Not all exhibits will be in place when the centre opens. The budget does not cover costs of developing and installation of some exhibits – however, fundraising is ongoing. Exhibits such as the Supernatural House, Hunting and Fishing, Geology and the Marine Observation area will not be fully completed by opening. The exhibits’ design allows for future installation of new material as funding becomes available.
One of the most interesting interactive areas visitors will see is the exhibit called “Contact and Conflict.” They’ll walk through a “tear” in a large mural showing Skidegate in the 1880s – the intent is to give a physical sense of leaving the pre-contact era of Haida history and entering the time of massive change to that society. The exhibit will high-light positive things that happened during this post-contact time, not just a time of Haida dying from new diseases. It will also portray the new medium of argillite carving for 19th century tourist trade and the rise of a boatbuilding industry in Old Massett and Skidegate.
The Pole Gallery, with its 45-ft. ceiling, will allow several historic poles to stand upright after many years of storage in Vancouver and in the present museum building in an unnatural horizontal position.
The centre will also house the Gwaii Haanas administration offices, the Bill Reid Teaching Centre, performance theatre, carving shed (closest building to the highway), canoe shed, and Ga Taa Naay, a restaurant. It will feature Haida foods – a smoke house and an outside barbecue will be used in food preparation. The restaurant will also offer chef training.

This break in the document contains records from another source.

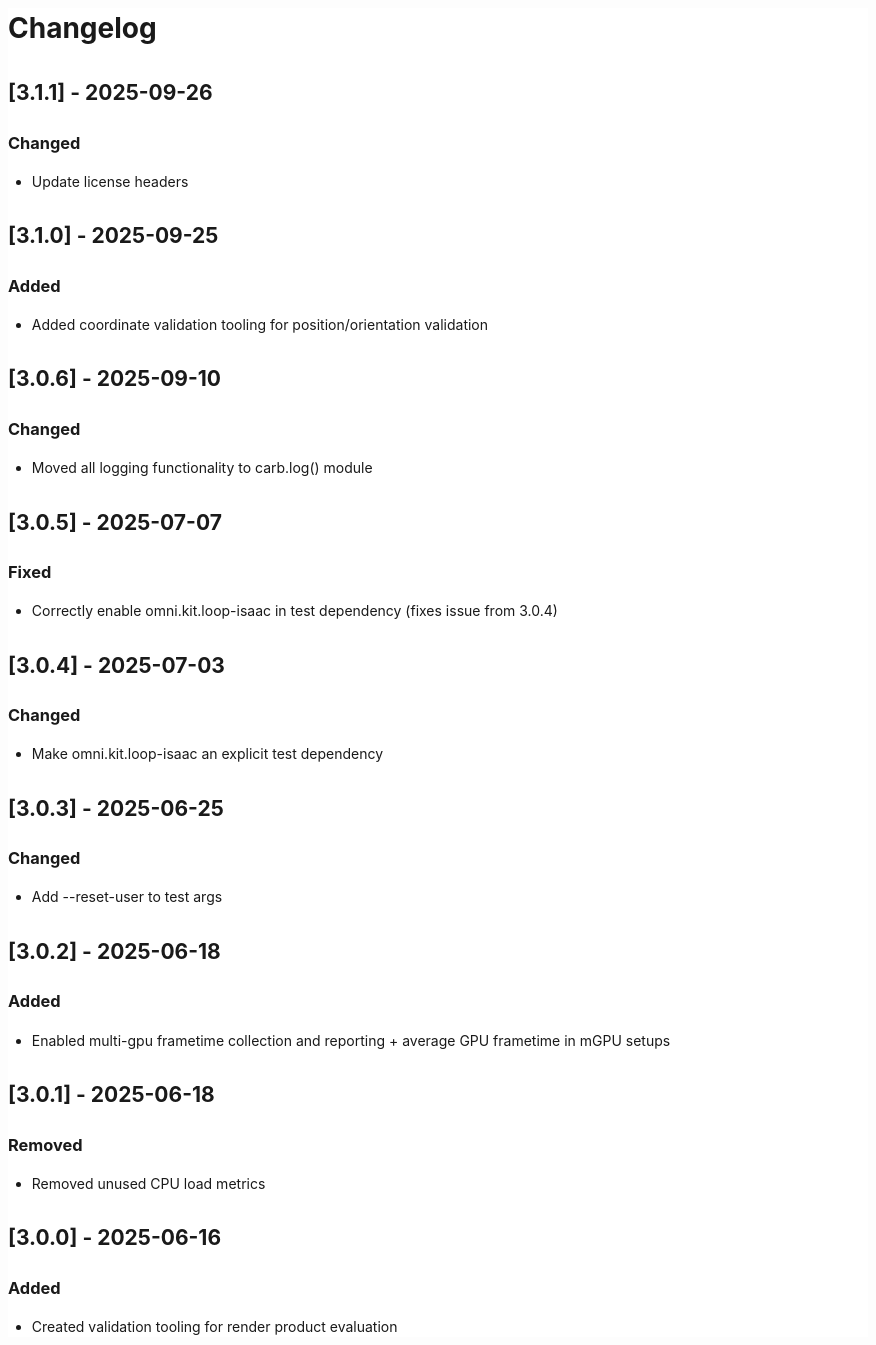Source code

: # Changelog

## [3.1.1] - 2025-09-26
### Changed
- Update license headers

## [3.1.0] - 2025-09-25
### Added
- Added coordinate validation tooling for position/orientation validation

## [3.0.6] - 2025-09-10
### Changed
- Moved all logging functionality to carb.log() module

## [3.0.5] - 2025-07-07
### Fixed
- Correctly enable omni.kit.loop-isaac in test dependency (fixes issue from 3.0.4)

## [3.0.4] - 2025-07-03
### Changed
- Make omni.kit.loop-isaac an explicit test dependency

## [3.0.3] - 2025-06-25
### Changed
- Add --reset-user to test args

## [3.0.2] - 2025-06-18
### Added
- Enabled multi-gpu frametime collection and reporting + average GPU frametime in mGPU setups

## [3.0.1] - 2025-06-18
### Removed
- Removed unused CPU load metrics

## [3.0.0] - 2025-06-16
### Added
- Created validation tooling for render product evaluation
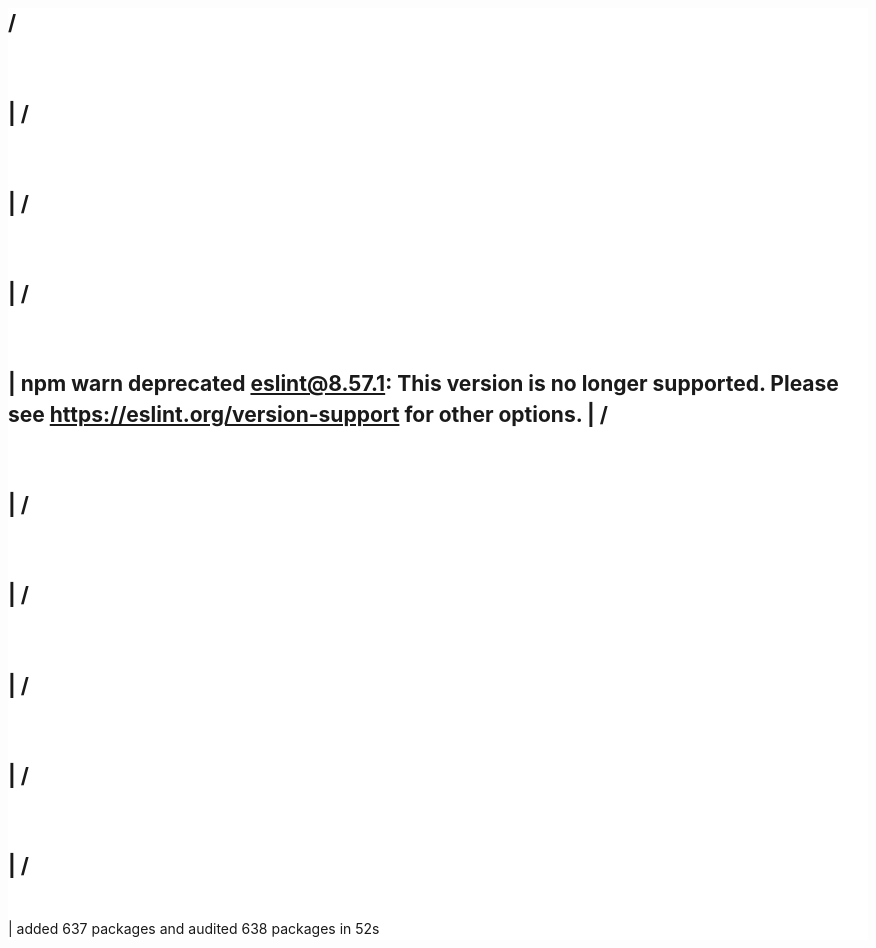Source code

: /
-
\
|
/
-
\
|
/
-
\
|
/
-
\
|
npm warn deprecated eslint@8.57.1: This version is no longer supported. Please see https://eslint.org/version-support for other options.
|
/
-
\
|
/
-
\
|
/
-
\
|
/
-
\
|
/
-
\
|
/
-
\
|
added 637 packages and audited 638 packages in 52s

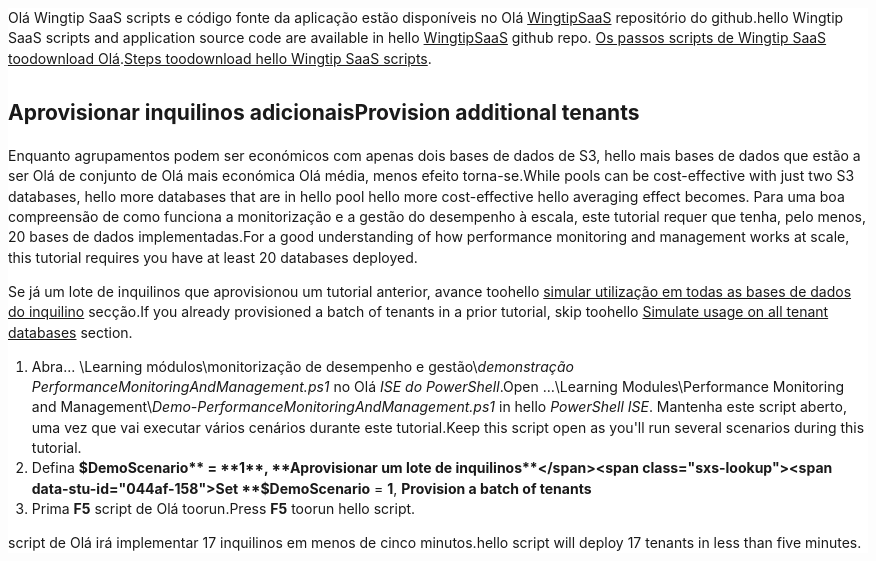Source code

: <span data-ttu-id="044af-150">Olá Wingtip SaaS scripts e código fonte da aplicação estão disponíveis no Olá [WingtipSaaS](https://github.com/Microsoft/WingtipSaaS) repositório do github.</span><span class="sxs-lookup"><span data-stu-id="044af-150">hello Wingtip SaaS scripts and application source code are available in hello [WingtipSaaS](https://github.com/Microsoft/WingtipSaaS) github repo.</span></span> <span data-ttu-id="044af-151">[Os passos scripts de Wingtip SaaS toodownload Olá](sql-database-wtp-overview.md#download-and-unblock-the-wingtip-saas-scripts).</span><span class="sxs-lookup"><span data-stu-id="044af-151">[Steps toodownload hello Wingtip SaaS scripts](sql-database-wtp-overview.md#download-and-unblock-the-wingtip-saas-scripts).</span></span>

## <a name="provision-additional-tenants"></a><span data-ttu-id="044af-152">Aprovisionar inquilinos adicionais</span><span class="sxs-lookup"><span data-stu-id="044af-152">Provision additional tenants</span></span>

<span data-ttu-id="044af-153">Enquanto agrupamentos podem ser económicos com apenas dois bases de dados de S3, hello mais bases de dados que estão a ser Olá de conjunto de Olá mais económica Olá média, menos efeito torna-se.</span><span class="sxs-lookup"><span data-stu-id="044af-153">While pools can be cost-effective with just two S3 databases, hello more databases that are in hello pool hello more cost-effective hello averaging effect becomes.</span></span> <span data-ttu-id="044af-154">Para uma boa compreensão de como funciona a monitorização e a gestão do desempenho à escala, este tutorial requer que tenha, pelo menos, 20 bases de dados implementadas.</span><span class="sxs-lookup"><span data-stu-id="044af-154">For a good understanding of how performance monitoring and management works at scale, this tutorial requires you have at least 20 databases deployed.</span></span>

<span data-ttu-id="044af-155">Se já um lote de inquilinos que aprovisionou um tutorial anterior, avance toohello [simular utilização em todas as bases de dados do inquilino](#simulate-usage-on-all-tenant-databases) secção.</span><span class="sxs-lookup"><span data-stu-id="044af-155">If you already provisioned a batch of tenants in a prior tutorial, skip toohello [Simulate usage on all tenant databases](#simulate-usage-on-all-tenant-databases) section.</span></span>

1. <span data-ttu-id="044af-156">Abra... \\Learning módulos\\monitorização de desempenho e gestão\\*demonstração PerformanceMonitoringAndManagement.ps1* no Olá *ISE do PowerShell*.</span><span class="sxs-lookup"><span data-stu-id="044af-156">Open …\\Learning Modules\\Performance Monitoring and Management\\*Demo-PerformanceMonitoringAndManagement.ps1* in hello *PowerShell ISE*.</span></span> <span data-ttu-id="044af-157">Mantenha este script aberto, uma vez que vai executar vários cenários durante este tutorial.</span><span class="sxs-lookup"><span data-stu-id="044af-157">Keep this script open as you'll run several scenarios during this tutorial.</span></span>
1. <span data-ttu-id="044af-158">Defina **$DemoScenario** = **1**, **Aprovisionar um lote de inquilinos**</span><span class="sxs-lookup"><span data-stu-id="044af-158">Set **$DemoScenario** = **1**, **Provision a batch of tenants**</span></span>
1. <span data-ttu-id="044af-159">Prima **F5** script de Olá toorun.</span><span class="sxs-lookup"><span data-stu-id="044af-159">Press **F5** toorun hello script.</span></span>

<span data-ttu-id="044af-160">script de Olá irá implementar 17 inquilinos em menos de cinco minutos.</span><span class="sxs-lookup"><span data-stu-id="044af-160">hello script will deploy 17 tenants in less than five minutes.</span></span>

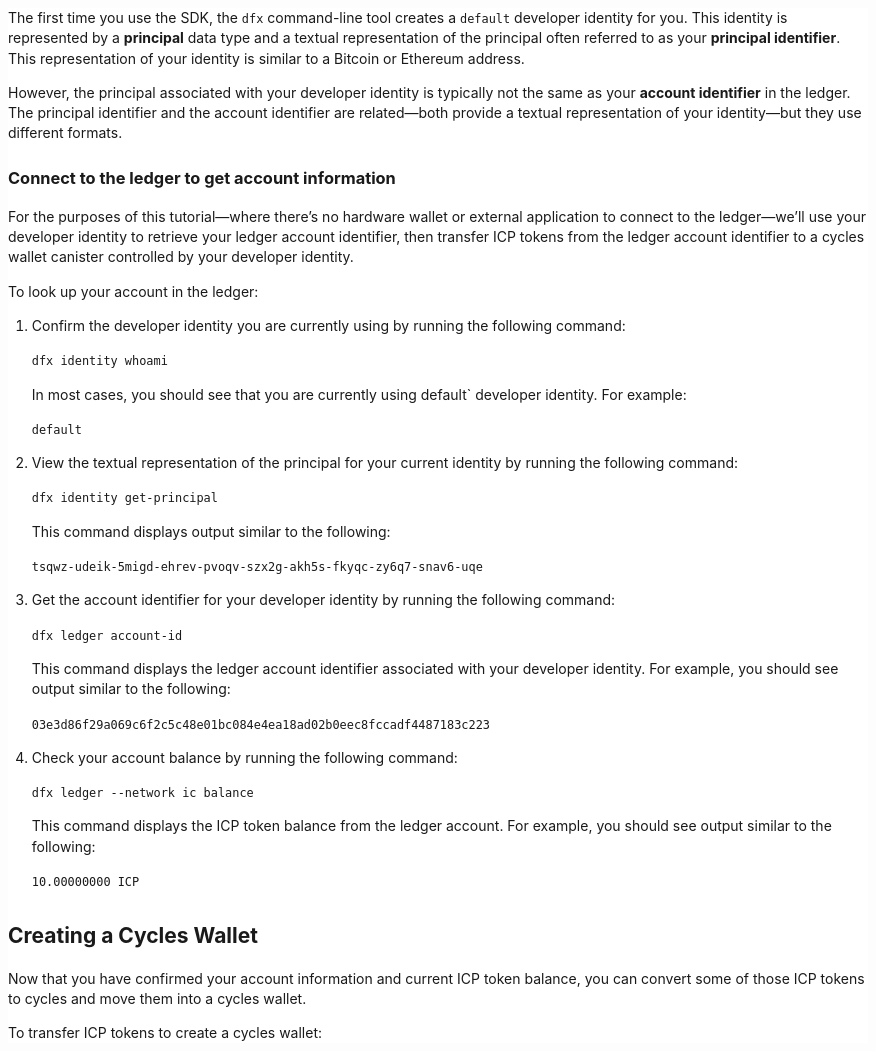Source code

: The first time you use the SDK, the `dfx` command-line tool creates a `default` developer identity for you. This identity is represented by a **principal** data type and a textual representation of the principal often referred to as your **principal identifier**. This representation of your identity is similar to a Bitcoin or Ethereum address.

However, the principal associated with your developer identity is typically not the same as your **account identifier** in the ledger. The principal identifier and the account identifier are related—both provide a textual representation of your identity—but they use different formats.

### Connect to the ledger to get account information

For the purposes of this tutorial—where there’s no hardware wallet or external application to connect to the ledger—we’ll use your developer identity to retrieve your ledger account identifier, then transfer ICP tokens from the ledger account identifier to a cycles wallet canister controlled by your developer identity.

To look up your account in the ledger:

1.  Confirm the developer identity you are currently using by running the following command:

        dfx identity whoami

    In most cases, you should see that you are currently using default\` developer identity. For example:

        default

2.  View the textual representation of the principal for your current identity by running the following command:

        dfx identity get-principal

    This command displays output similar to the following:

        tsqwz-udeik-5migd-ehrev-pvoqv-szx2g-akh5s-fkyqc-zy6q7-snav6-uqe

3.  Get the account identifier for your developer identity by running the following command:

        dfx ledger account-id

    This command displays the ledger account identifier associated with your developer identity. For example, you should see output similar to the following:

        03e3d86f29a069c6f2c5c48e01bc084e4ea18ad02b0eec8fccadf4487183c223

4.  Check your account balance by running the following command:

        dfx ledger --network ic balance

    This command displays the ICP token balance from the ledger account. For example, you should see output similar to the following:

        10.00000000 ICP

## Creating a Cycles Wallet

Now that you have confirmed your account information and current ICP token balance, you can convert some of those ICP tokens to cycles and move them into a cycles wallet.

To transfer ICP tokens to create a cycles wallet:
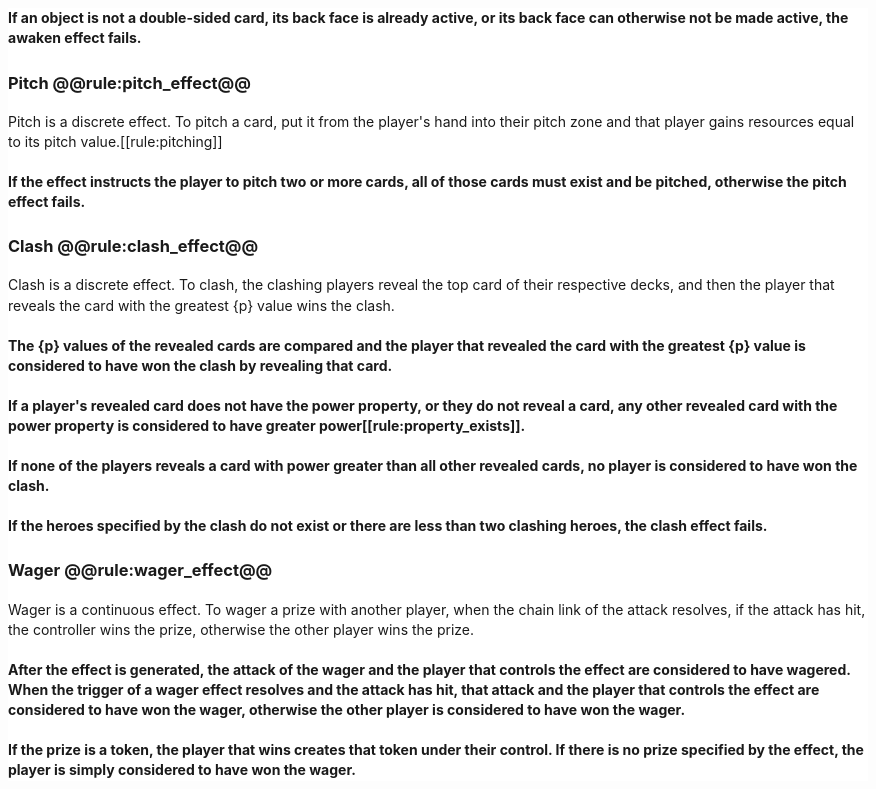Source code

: #### If an object is not a double-sided card, its back face is already active, or its back face can otherwise not be made active, the awaken effect fails.


### **Pitch** @@rule:pitch_effect@@
Pitch is a discrete effect. To pitch a card, put it from the player's hand into their pitch zone and that player gains resources equal to its pitch value.[[rule:pitching]]

#### If the effect instructs the player to pitch two or more cards, all of those cards must exist and be pitched, otherwise the pitch effect fails.


### **Clash** @@rule:clash_effect@@
Clash is a discrete effect. To clash, the clashing players reveal the top card of their respective decks, and then the player that reveals the card with the greatest \{p\} value wins the clash.

#### The \{p\} values of the revealed cards are compared and the player that revealed the card with the greatest \{p\} value is considered to have won the clash by revealing that card.

#### If a player's revealed card does not have the power property, or they do not reveal a card, any other revealed card with the power property is considered to have greater power[[rule:property_exists]].

#### If none of the players reveals a card with power greater than all other revealed cards, no player is considered to have won the clash.

#### If the heroes specified by the clash do not exist or there are less than two clashing heroes, the clash effect fails.


### **Wager** @@rule:wager_effect@@
Wager is a continuous effect. To wager a prize with another player, when the chain link of the attack resolves, if the attack has hit, the controller wins the prize, otherwise the other player wins the prize.

#### After the effect is generated, the attack of the wager and the player that controls the effect are considered to have wagered. When the trigger of a wager effect resolves and the attack has hit, that attack and the player that controls the effect are considered to have won the wager, otherwise the other player is considered to have won the wager.

#### If the prize is a token, the player that wins creates that token under their control. If there is no prize specified by the effect, the player is simply considered to have won the wager.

Some buildings still need considerable work. The main entry to the centre, the Welcome House, lacks a roof, beams and walls – it will have a glass roof. A large 4-foot carved copper will appear to float and will greet entering visitors. Off the main entrance will be the Trading House where a gift shop displaying local artists’ works will ultimately be located. The performance theatre only has its posts and beams in place at the moment. Closing up of all the buildings is now moving quickly. During the tour, the site was a beehive of activity with workers moving to and fro, hammers pounding, saws running, stonemasons laying flooring, and roofers shaking the roofs. Excitement and anticipation hung in the air.